Text segment

Lacking specific funding for educational outreach, the Department of Corporations, the state securities regulator, runs occasional seminars and workshops at which enforcement officials offer tips on avoiding investment scams, according to spokeswoman Kam Coveyou.
The agency also provides information by mail and over its Web site, at www.corp.ca.gov, describing common stock swindles and predatory-lending schemes and explaining the basics of saving, borrowing and budgeting.
The educational efforts were beefed up by the creation last year of Seniors Against Investment Fraud, based at the Corporations Department and financed by a three-year, $1.2-million grant from the Governor’s Office of Criminal Justice Planning.
Working through senior-advocacy and consumer groups, the statewide program trains volunteers to spread the anti-fraud message to the elderly at churches, senior centers and other gathering places.
Such efforts could get a significant boost from last month’s $1.4-billion Wall Street settlement, which provides $85 million for investor education around the country. It is unclear how the money will be divided, but California could get about $5 million under a population-based split that is one of the options being considered.
California Corporations Commissioner Demetrios A. Boutris doesn’t have a specific plan for the money, but given the shoestring nature of the agency’s current educational efforts, “We’ll know how to use it,” Coveyou said.

Data

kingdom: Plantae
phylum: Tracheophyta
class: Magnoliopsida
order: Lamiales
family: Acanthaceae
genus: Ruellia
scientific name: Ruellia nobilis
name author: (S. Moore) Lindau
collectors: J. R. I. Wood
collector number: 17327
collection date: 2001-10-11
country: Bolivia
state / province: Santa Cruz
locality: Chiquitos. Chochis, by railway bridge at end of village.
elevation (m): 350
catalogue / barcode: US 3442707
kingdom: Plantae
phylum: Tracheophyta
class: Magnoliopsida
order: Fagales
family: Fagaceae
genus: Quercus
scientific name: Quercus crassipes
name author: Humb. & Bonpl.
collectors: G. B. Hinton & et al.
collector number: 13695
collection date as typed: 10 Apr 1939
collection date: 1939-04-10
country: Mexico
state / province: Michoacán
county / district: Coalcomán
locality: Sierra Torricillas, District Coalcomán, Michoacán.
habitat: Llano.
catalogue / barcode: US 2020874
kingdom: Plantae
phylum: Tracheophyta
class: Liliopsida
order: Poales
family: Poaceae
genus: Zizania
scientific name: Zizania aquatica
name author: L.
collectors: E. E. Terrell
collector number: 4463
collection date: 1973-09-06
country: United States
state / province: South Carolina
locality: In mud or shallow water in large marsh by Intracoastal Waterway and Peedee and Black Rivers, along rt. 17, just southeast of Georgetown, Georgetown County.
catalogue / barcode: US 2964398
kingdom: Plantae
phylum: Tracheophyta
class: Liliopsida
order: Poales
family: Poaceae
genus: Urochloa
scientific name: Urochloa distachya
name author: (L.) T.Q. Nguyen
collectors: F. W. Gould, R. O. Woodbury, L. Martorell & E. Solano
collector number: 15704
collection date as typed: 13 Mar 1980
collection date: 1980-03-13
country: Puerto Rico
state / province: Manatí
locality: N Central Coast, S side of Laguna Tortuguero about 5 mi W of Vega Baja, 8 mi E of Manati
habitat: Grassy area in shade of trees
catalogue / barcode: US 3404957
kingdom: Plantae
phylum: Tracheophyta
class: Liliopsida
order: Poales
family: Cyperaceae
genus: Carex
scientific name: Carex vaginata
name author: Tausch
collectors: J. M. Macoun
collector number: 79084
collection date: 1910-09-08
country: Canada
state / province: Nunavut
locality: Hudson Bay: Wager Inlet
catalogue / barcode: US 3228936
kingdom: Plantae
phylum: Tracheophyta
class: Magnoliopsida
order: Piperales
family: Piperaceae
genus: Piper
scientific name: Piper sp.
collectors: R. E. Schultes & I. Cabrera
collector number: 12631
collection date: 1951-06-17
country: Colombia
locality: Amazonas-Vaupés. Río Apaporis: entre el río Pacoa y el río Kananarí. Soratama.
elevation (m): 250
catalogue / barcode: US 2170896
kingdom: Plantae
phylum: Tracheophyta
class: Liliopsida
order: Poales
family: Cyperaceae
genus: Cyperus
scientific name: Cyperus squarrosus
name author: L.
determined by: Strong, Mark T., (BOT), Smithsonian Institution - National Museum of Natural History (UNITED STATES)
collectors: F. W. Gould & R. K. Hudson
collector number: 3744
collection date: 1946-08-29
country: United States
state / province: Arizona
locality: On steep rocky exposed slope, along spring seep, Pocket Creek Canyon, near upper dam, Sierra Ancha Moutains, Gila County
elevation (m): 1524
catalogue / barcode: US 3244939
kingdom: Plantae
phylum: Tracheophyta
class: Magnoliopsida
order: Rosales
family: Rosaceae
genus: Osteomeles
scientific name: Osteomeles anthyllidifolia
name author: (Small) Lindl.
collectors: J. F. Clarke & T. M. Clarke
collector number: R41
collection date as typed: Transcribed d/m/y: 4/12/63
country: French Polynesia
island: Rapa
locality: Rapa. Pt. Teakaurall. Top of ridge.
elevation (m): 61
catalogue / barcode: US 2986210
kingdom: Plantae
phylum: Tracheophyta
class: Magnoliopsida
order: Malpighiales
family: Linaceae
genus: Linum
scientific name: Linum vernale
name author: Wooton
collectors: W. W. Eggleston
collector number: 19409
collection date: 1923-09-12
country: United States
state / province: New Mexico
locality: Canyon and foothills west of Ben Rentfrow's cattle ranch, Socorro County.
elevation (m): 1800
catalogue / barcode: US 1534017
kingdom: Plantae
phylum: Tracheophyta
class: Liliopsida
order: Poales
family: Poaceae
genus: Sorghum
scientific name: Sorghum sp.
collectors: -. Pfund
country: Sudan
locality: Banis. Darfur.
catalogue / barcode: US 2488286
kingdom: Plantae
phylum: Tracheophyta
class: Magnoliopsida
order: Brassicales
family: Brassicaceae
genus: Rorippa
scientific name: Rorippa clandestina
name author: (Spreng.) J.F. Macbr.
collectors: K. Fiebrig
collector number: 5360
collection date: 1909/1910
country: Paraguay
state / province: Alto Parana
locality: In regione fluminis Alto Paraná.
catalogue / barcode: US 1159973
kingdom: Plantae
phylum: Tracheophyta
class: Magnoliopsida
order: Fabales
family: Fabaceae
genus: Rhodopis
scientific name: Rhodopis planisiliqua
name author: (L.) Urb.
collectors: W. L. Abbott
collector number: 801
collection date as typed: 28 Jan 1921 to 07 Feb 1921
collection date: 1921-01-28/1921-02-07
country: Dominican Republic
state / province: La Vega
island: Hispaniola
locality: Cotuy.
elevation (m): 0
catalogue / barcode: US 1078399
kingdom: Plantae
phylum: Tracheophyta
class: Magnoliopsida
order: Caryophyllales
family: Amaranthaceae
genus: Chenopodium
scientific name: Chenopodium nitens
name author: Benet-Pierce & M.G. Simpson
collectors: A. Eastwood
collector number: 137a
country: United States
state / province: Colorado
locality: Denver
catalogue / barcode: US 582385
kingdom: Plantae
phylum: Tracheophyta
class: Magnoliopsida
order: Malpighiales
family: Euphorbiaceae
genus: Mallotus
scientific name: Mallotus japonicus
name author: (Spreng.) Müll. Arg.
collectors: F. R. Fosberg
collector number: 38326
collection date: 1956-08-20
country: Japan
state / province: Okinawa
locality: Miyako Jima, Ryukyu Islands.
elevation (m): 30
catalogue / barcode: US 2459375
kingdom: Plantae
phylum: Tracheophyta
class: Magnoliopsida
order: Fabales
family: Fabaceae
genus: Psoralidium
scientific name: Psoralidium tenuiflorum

Challenges
1 > In the investor-education article, what funds the Seniors Against Investment Fraud program?
2 > Please take the investor-education article further, starting after its final sentence.

Expected outputs
1 > A three-year, $1.2-million grant from the Governor's Office of Criminal Justice Planning.

2 >
Outside the Corporations Department, some basic financial-literacy education is offered by the Cooperative State Research, Education and Extension Service, a venerable program run jointly by the U.S. Department of Agriculture, 105 land-grant universities and 3,150 county governments across the country.
Securities and Exchange Commission officials see the service as a potential vehicle for grass-roots investor-education instruction under the settlement.
In California, however, the extension service reaches mostly low-income people who have little money to invest, noted Karen Varcoe, who runs the cooperative’s financial-education program out of UC Riverside.
Most of the instructors are nutritionists who get extra training in basic household-finance issues such as budgeting and making sound spending and borrowing decisions.